**Problem**
Rewrite the lines of every entry with "Person at" changed to "Individual at" and everything else left as it is. Leave the pictures out of your answer.

Bounding boxes with keypoints:

----

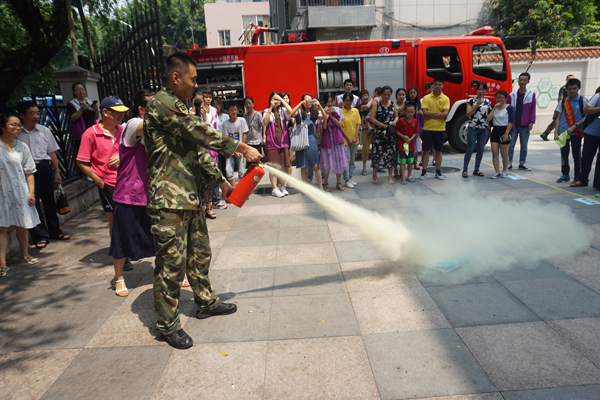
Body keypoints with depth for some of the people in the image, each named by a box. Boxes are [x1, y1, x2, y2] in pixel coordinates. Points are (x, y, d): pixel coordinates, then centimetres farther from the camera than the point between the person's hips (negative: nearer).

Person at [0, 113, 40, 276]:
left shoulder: (22, 147, 6)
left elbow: (29, 172, 7)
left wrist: (31, 192, 1)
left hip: (20, 191, 3)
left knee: (22, 226, 10)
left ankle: (25, 255, 26)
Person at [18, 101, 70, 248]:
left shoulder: (45, 131, 8)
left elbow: (52, 153, 10)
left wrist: (57, 172, 8)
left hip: (44, 167, 2)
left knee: (49, 199, 10)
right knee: (33, 201, -1)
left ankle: (54, 231, 24)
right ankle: (41, 235, 8)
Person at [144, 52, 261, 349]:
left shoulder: (178, 108, 19)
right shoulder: (161, 104, -12)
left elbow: (196, 150, 20)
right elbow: (201, 134, -19)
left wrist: (221, 182, 15)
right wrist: (241, 148, -12)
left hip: (189, 197, 10)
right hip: (169, 200, -10)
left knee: (199, 253, 19)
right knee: (171, 262, -1)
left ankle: (206, 301, 37)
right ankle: (168, 324, 14)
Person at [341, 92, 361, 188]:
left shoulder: (356, 111, 7)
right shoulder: (340, 111, -6)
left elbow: (358, 124, 5)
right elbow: (340, 127, -9)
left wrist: (355, 137, -6)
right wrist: (348, 138, -12)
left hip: (355, 140, 5)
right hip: (345, 140, -5)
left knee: (352, 160, 12)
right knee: (346, 160, -3)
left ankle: (350, 177, 22)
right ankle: (346, 180, 5)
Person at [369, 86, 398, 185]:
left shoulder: (393, 104, 10)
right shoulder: (376, 104, -2)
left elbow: (396, 117, 17)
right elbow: (372, 119, -9)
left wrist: (394, 122, -6)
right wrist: (384, 125, -13)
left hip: (390, 133, 3)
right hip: (379, 132, -3)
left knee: (391, 153, 4)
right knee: (377, 152, -3)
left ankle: (390, 176, 16)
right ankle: (374, 175, 12)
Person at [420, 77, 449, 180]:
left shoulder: (445, 99, 1)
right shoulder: (426, 98, 1)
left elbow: (445, 114, -11)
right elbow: (425, 113, -10)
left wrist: (431, 115, -13)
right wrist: (439, 113, -13)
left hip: (440, 129, 0)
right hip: (427, 128, 0)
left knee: (438, 151, 8)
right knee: (426, 150, 3)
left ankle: (438, 171, 18)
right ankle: (424, 171, 10)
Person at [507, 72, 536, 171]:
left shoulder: (531, 95, 3)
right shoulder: (512, 95, 3)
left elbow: (533, 109, 3)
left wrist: (531, 122, -4)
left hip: (525, 125, 0)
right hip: (513, 124, 0)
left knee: (524, 146, 7)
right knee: (510, 145, 0)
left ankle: (522, 163, 16)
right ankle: (509, 163, 8)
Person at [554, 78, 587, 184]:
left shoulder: (583, 101, -1)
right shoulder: (563, 102, 7)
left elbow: (586, 116, -3)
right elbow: (558, 118, 7)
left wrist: (574, 127, -13)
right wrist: (556, 133, 0)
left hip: (576, 132, -3)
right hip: (563, 132, 3)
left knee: (576, 154, 0)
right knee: (564, 153, 8)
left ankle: (577, 177, 10)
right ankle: (565, 174, 20)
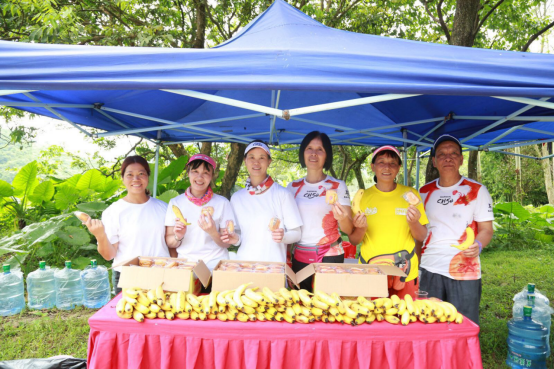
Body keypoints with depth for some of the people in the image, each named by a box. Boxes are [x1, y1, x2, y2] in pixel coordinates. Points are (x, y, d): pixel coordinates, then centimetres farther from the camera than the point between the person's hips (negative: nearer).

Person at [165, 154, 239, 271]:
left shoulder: (222, 203, 1)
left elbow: (226, 244, 0)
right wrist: (178, 237, -14)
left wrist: (213, 233, -18)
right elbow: (169, 243, 7)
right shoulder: (175, 202, 5)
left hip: (215, 264, -1)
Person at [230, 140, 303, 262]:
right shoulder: (236, 197, 6)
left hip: (274, 263, -3)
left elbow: (296, 233, -2)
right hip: (244, 261, 3)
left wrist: (283, 236, -20)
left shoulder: (282, 194, -6)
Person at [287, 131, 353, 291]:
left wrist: (343, 219, -27)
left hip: (329, 255, -3)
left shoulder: (338, 186, -4)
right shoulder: (292, 187, 6)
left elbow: (349, 230, -5)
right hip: (299, 257, 3)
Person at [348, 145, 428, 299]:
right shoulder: (362, 196, 1)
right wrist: (360, 228, -17)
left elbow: (422, 237, 3)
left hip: (405, 275, 0)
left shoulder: (410, 194, 1)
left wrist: (414, 223, -16)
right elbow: (353, 240, 3)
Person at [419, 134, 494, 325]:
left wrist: (478, 245, -23)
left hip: (464, 272, -3)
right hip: (429, 269, 3)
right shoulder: (425, 192, 7)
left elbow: (486, 229, -2)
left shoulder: (477, 190, -2)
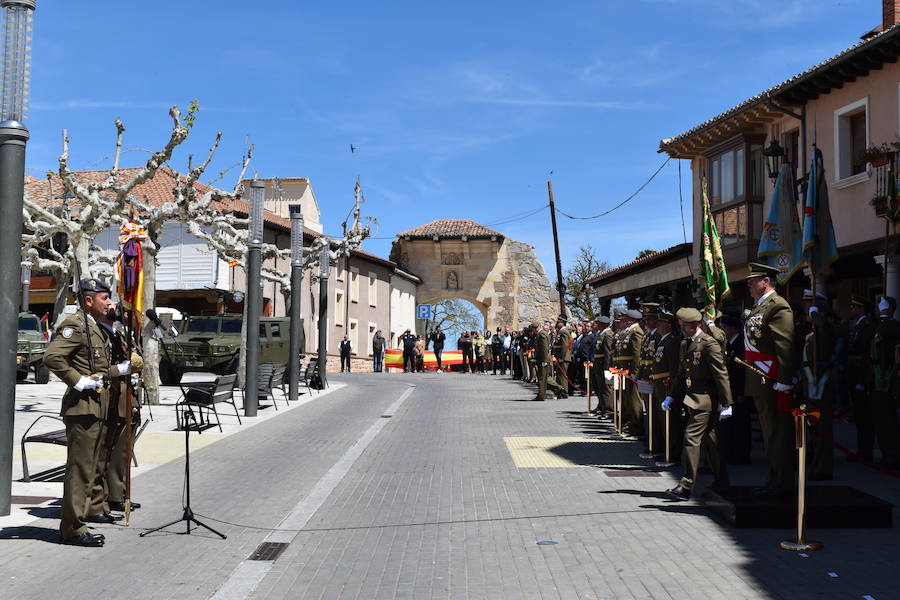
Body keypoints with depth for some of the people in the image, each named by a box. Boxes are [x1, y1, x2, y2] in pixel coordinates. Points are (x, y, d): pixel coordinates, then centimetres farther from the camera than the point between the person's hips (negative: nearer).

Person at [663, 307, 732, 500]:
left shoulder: (709, 344, -14)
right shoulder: (684, 344, 14)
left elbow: (721, 375, -14)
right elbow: (682, 375, 21)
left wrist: (726, 404, -15)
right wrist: (671, 396, 14)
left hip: (705, 400, -9)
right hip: (693, 400, 9)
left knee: (691, 438, -11)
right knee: (708, 441, 15)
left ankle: (686, 486, -8)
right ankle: (721, 482, 25)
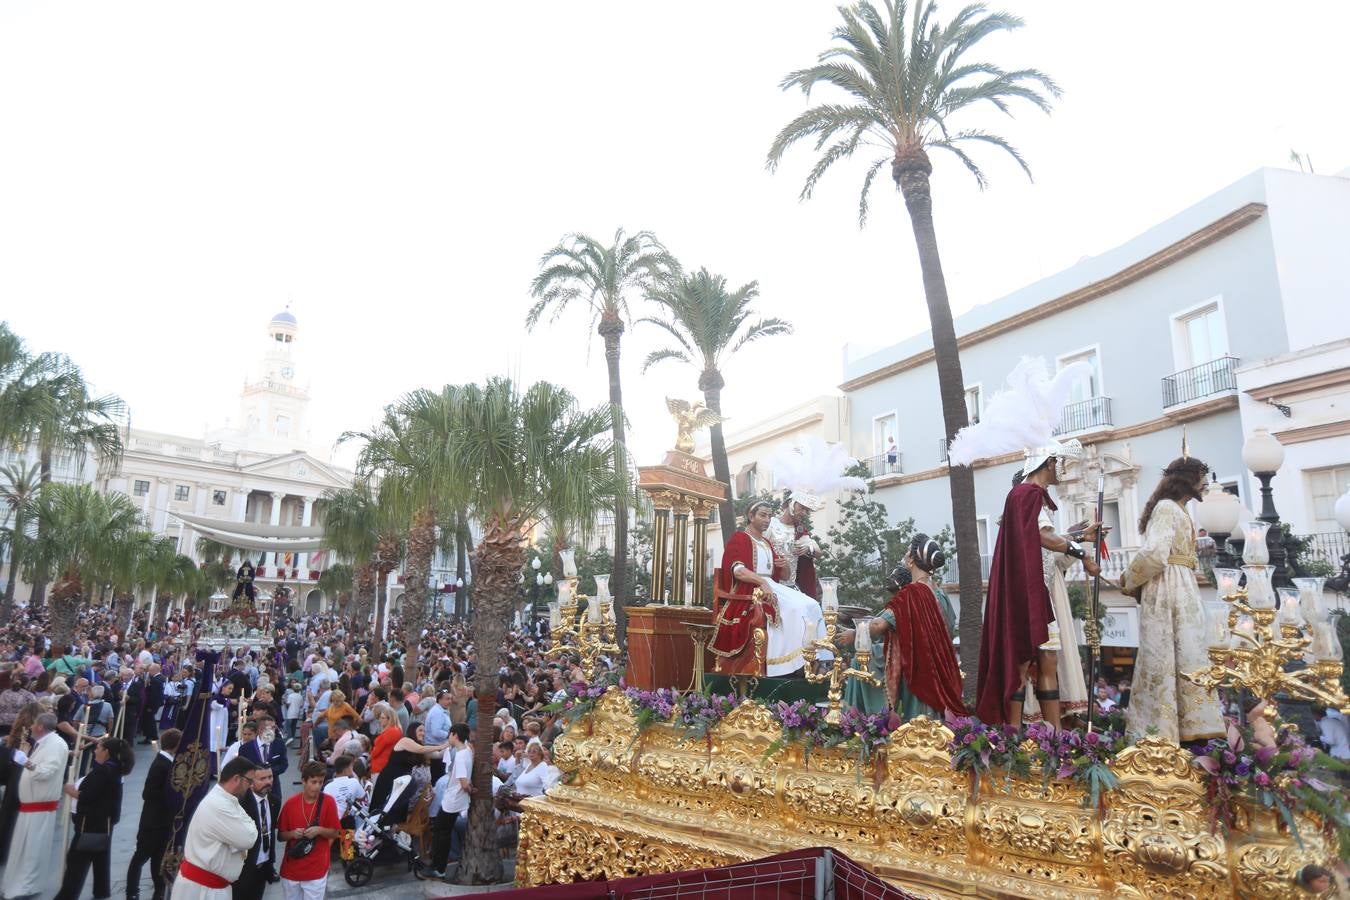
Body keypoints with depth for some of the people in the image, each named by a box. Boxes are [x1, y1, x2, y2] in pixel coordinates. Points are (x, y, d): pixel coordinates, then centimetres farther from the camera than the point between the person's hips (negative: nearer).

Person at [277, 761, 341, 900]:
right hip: (291, 868, 2)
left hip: (316, 870, -2)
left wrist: (320, 830, -20)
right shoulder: (290, 803, -5)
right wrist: (292, 834, -16)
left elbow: (335, 833, -2)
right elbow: (280, 835, 5)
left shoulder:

----

**Output below**
Body keypoints with depth for some of the people in the image, each named by a box. Boxes are [x1, y1, x2, y2] in pixel coordinates. Points are (x, y, d): pixel coordinates, then centimetres farther from the camera than the point between the person's hips (negative: nearer).

Individual at [0, 113, 40, 276]:
left shoulder: (22, 147, 6)
left elbow: (29, 172, 7)
left wrist: (31, 192, 1)
left hip: (20, 191, 3)
left knee: (22, 226, 10)
left ankle: (25, 255, 26)
Individual at [18, 101, 70, 248]:
left shoulder: (45, 131, 8)
left elbow: (52, 153, 10)
left wrist: (57, 172, 8)
left hip: (44, 167, 2)
left knee: (49, 199, 10)
right knee: (33, 201, -1)
left ankle: (54, 231, 24)
right ankle: (41, 235, 8)
Individual at [144, 52, 261, 349]:
left shoulder: (178, 108, 19)
right shoulder: (161, 104, -12)
left elbow: (196, 150, 20)
right elbow: (201, 134, -19)
left wrist: (221, 182, 15)
right wrist: (241, 148, -12)
left hip: (189, 197, 10)
right hip: (169, 200, -10)
left knee: (199, 253, 19)
right knee: (171, 262, -1)
left ankle: (206, 301, 37)
right ankle: (168, 324, 14)
Individual at [341, 92, 361, 188]:
left shoulder: (356, 111, 7)
right shoulder: (340, 111, -6)
left elbow: (358, 124, 5)
right elbow: (340, 127, -9)
left wrist: (355, 137, -6)
right wrist: (348, 138, -12)
left hip: (355, 140, 5)
right hip: (345, 140, -5)
left knee: (352, 160, 12)
right knee: (346, 160, -3)
left ankle: (350, 177, 22)
right ankle: (346, 180, 5)
Individual at [369, 86, 398, 185]:
left shoulder: (393, 104, 10)
right shoulder: (376, 104, -2)
left elbow: (396, 117, 17)
right elbow: (372, 119, -9)
left wrist: (394, 122, -6)
right wrist: (384, 125, -13)
left hip: (390, 133, 3)
right hip: (379, 132, -3)
left knee: (391, 153, 4)
right knee: (377, 152, -3)
left ankle: (390, 176, 16)
right ankle: (374, 175, 12)
Individual at [420, 77, 449, 180]:
left shoulder: (445, 99, 1)
right shoulder: (426, 98, 1)
left elbow: (445, 114, -11)
right elbow: (425, 113, -10)
left wrist: (431, 115, -13)
right wrist: (439, 113, -13)
left hip: (440, 129, 0)
right hip: (427, 128, 0)
left knee: (438, 151, 8)
right knee: (426, 150, 3)
left ankle: (438, 171, 18)
right ankle: (424, 171, 10)
Individual at [507, 72, 536, 171]:
left shoulder: (531, 95, 3)
right shoulder: (512, 95, 3)
left elbow: (533, 109, 3)
left wrist: (531, 122, -4)
left hip: (525, 125, 0)
right hip: (513, 124, 0)
left knee: (524, 146, 7)
right knee: (510, 145, 0)
left ankle: (522, 163, 16)
right ankle: (509, 163, 8)
Individual at [554, 78, 587, 184]:
left shoulder: (583, 101, -1)
right shoulder: (563, 102, 7)
left elbow: (586, 116, -3)
right elbow: (558, 118, 7)
left wrist: (574, 127, -13)
right wrist: (556, 133, 0)
left hip: (576, 132, -3)
right hip: (563, 132, 3)
left knee: (576, 154, 0)
right knee: (564, 153, 8)
left ankle: (577, 177, 10)
right ankle: (565, 174, 20)
Body keypoints with depth for some of the people in the image, each named by a box. Boxes are [x1, y1, x2, y2] in pixel coordinates. Points are (x, y, d): pixel coordinates, then centimetres farther from the camera than the point between the person's hips (negative: nearer).

Individual at [165, 154, 239, 271]:
left shoulder: (222, 203, 1)
left elbow: (226, 244, 0)
right wrist: (178, 237, -14)
left wrist: (213, 233, -18)
right elbow: (169, 243, 7)
right shoulder: (175, 202, 5)
left hip: (215, 264, -1)
Individual at [230, 140, 303, 262]:
right shoulder: (236, 197, 6)
left hip: (274, 263, -3)
left elbow: (296, 233, -2)
right hip: (244, 261, 3)
left wrist: (283, 236, -20)
left shoulder: (282, 194, -6)
Individual at [287, 131, 353, 291]:
left wrist: (343, 219, -27)
left hip: (329, 255, -3)
left shoulder: (338, 186, -4)
right shoulder: (292, 187, 6)
left elbow: (349, 230, -5)
right hip: (299, 257, 3)
Individual at [348, 145, 428, 299]:
right shoulder: (362, 196, 1)
right wrist: (360, 228, -17)
left elbow: (422, 237, 3)
left hip: (405, 275, 0)
left shoulder: (410, 194, 1)
left wrist: (414, 223, -16)
right elbow: (353, 240, 3)
Individual at [419, 134, 494, 325]:
left wrist: (478, 245, -23)
left hip: (464, 272, -3)
right hip: (429, 269, 3)
right shoulder: (425, 192, 7)
left elbow: (486, 229, -2)
left shoulder: (477, 190, -2)
Body keypoints with depth for some of the people in the image, each named by a box. Boxes are [x1, y1, x2, y2] in pixel coordinates. Points are (x, y, d): pixel coordinates, then centimetres farther from the camera than the point between the person's hips (negative: nearer).

Individual at [663, 307, 732, 500]:
left shoulder: (709, 344, -14)
right shoulder: (684, 344, 14)
left elbow: (721, 375, -14)
right elbow: (682, 375, 21)
left wrist: (726, 404, -15)
right wrist: (671, 396, 14)
left hip: (705, 400, -9)
right hip: (693, 400, 9)
left knee: (691, 438, -11)
right knee: (708, 441, 15)
left ankle: (686, 486, -8)
right ankle: (721, 482, 25)
Body keypoints with depth for some of the people in the image, each named by a box. Boxes are [x1, y1, x2, y2] in pixel coordinates. Points are (x, y, d): pixel coordinates, then centimetres farther from the camera than the point between the person's hips (negative: nearer).

Individual at [277, 761, 341, 900]:
right hip: (291, 868, 2)
left hip: (316, 870, -2)
left wrist: (320, 830, -20)
right shoulder: (290, 803, -5)
right wrist: (292, 834, -16)
left elbow: (335, 833, -2)
right elbow: (280, 835, 5)
left shoulder:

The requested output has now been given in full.